Unfortunately, we’re running out of space in the review so I can’t go through each individual option, as the entire Create module could probably have its own review. It’s worth pointing out that each of the templates seems to be branded with the Zoner logo and a bit of promo material about it too, which might be enough to put you off – but maybe not. I’m used to designing these types of materials from scratch myself, but you may not mind using their templates.
Each option does have its own on-screen guide to walk you through the process of filling out each template, and there’s a convenient link to order them online when you’re finished with the creation process. Of course, you can export them to a filetype of your choice and print them yourself if you’d prefer.
Zoner Photo Studio X Alternatives
Adobe Lightroom Classic CC ($9.99/mth, bundled with Photoshop)
Lightroom Classic is sort of a combination of the Manage and Develop modules found in ZPS, allowing you great organizational tools and excellent RAW editing. It doesn’t offer layer-based editing, but it’s bundled with Photoshop, which is the gold standard of image editors. You can read my review of Lightroom Classic here.
Adobe Photoshop CC ($9.99/mth, bundled with Lightroom Classic)
Photoshop offers a more expansive version of the tools you’ll find in the Editor module of ZPS. It excels at layer-based editing, but it doesn’t offer the kind of non-destructive RAW editing tools from the Develop module, and it has no organizational tools at all unless you’re willing to include a third program in your workflow, Adobe Bridge. You can read my full review of Photoshop CC here.

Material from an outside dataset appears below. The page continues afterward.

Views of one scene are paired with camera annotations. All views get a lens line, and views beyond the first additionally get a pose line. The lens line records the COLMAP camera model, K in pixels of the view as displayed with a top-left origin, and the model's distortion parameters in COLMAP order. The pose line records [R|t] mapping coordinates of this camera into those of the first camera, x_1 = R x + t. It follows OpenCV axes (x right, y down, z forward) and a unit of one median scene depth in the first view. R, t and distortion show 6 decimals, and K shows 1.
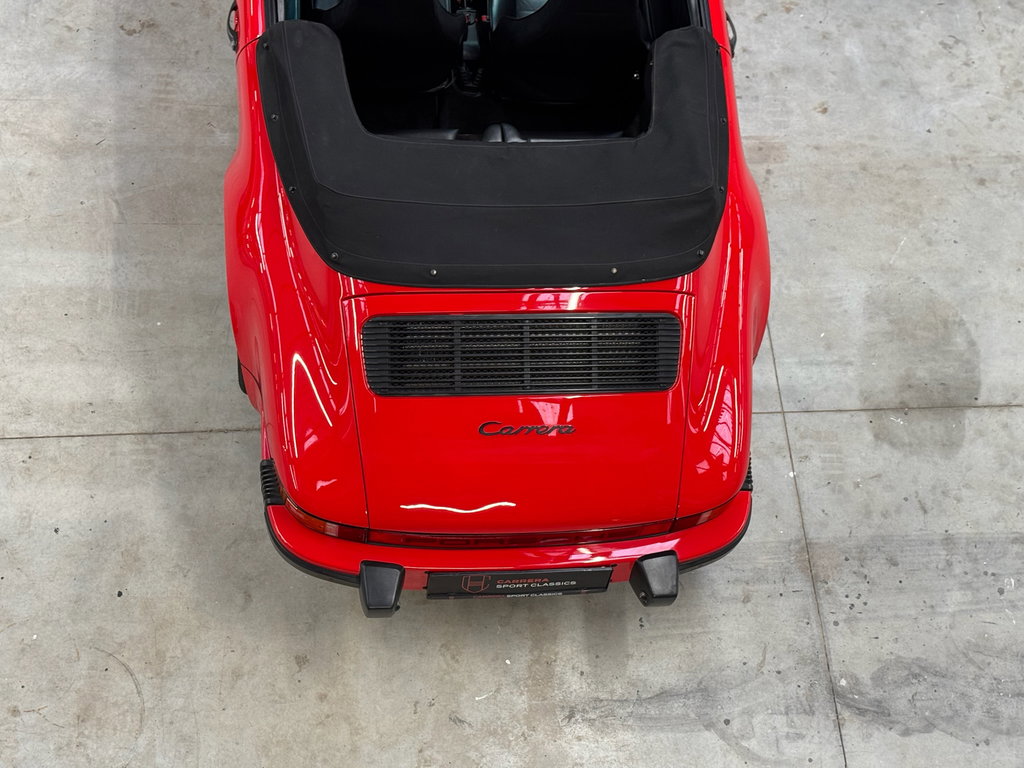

Serif Affinity Photo ($49.99)
Affinity Photo is also something of a newcomer to the world of image editing and offers a one-time purchase model for those who are turned off by the subscription model. It has a decent set of RAW editing tools and some pixel-based editing tools as well, but it has a more confusing interface. It’s still an option worth considering, so you can read my full review of Affinity Photo here.
Luminar has a great deal of potential as a RAW editor with a similar set of features: organization, RAW development, and layer-based editing. Unfortunately, the Windows version of the program is still in need of a great deal of optimization for performance and stability. You can read my review of Luminar here.
The Reasons Behind the Ratings
I don’t usually like to give out 5-star ratings, but it’s hard to argue with ZPS’ capabilities. It offers the same toolsets you usually find in multiple programs all combined into one, and still manages to handle each of those functions quite well.
When I first got Photoshop and Lightroom together for $9.99 a month, I was amazed by how affordable it was – but ZPS offers most of the same functionality that you get from those two industry-leading apps at half the price. It will be an even better deal if Adobe raises their subscription prices, as they’ve been discussing.
Ease of Use: 4/5
Overall, ZPS is extremely easy to use and offers very helpful on-screen guides. You can customize the interface a great deal, although there are some areas where I’d like to have a bit more control. There are also a couple of odd interface design choices, but you’ll get used to them very quickly once you figure out how they work.
Zoner provides a great on-screen introductory tutorial for each aspect of the program. Additionally, they have a massive online learning portal that covers everything from how to use the program to how to take better photographs, which is quite unusual for a developer of this size.
The Final Word
It’s not often that I’m blown away by a program I’ve never heard of, but I’ve been extremely impressed by the capabilities of Zoner Photo Studio. It’s a shame that they don’t have a wider audience, as they’ve put together a great program that’s definitely worth a look. They’re still using a subscription model, but if you’re unhappy with Adobe’s subscription games, you should definitely consider saving yourself a bit of cash and making the jump to ZPS.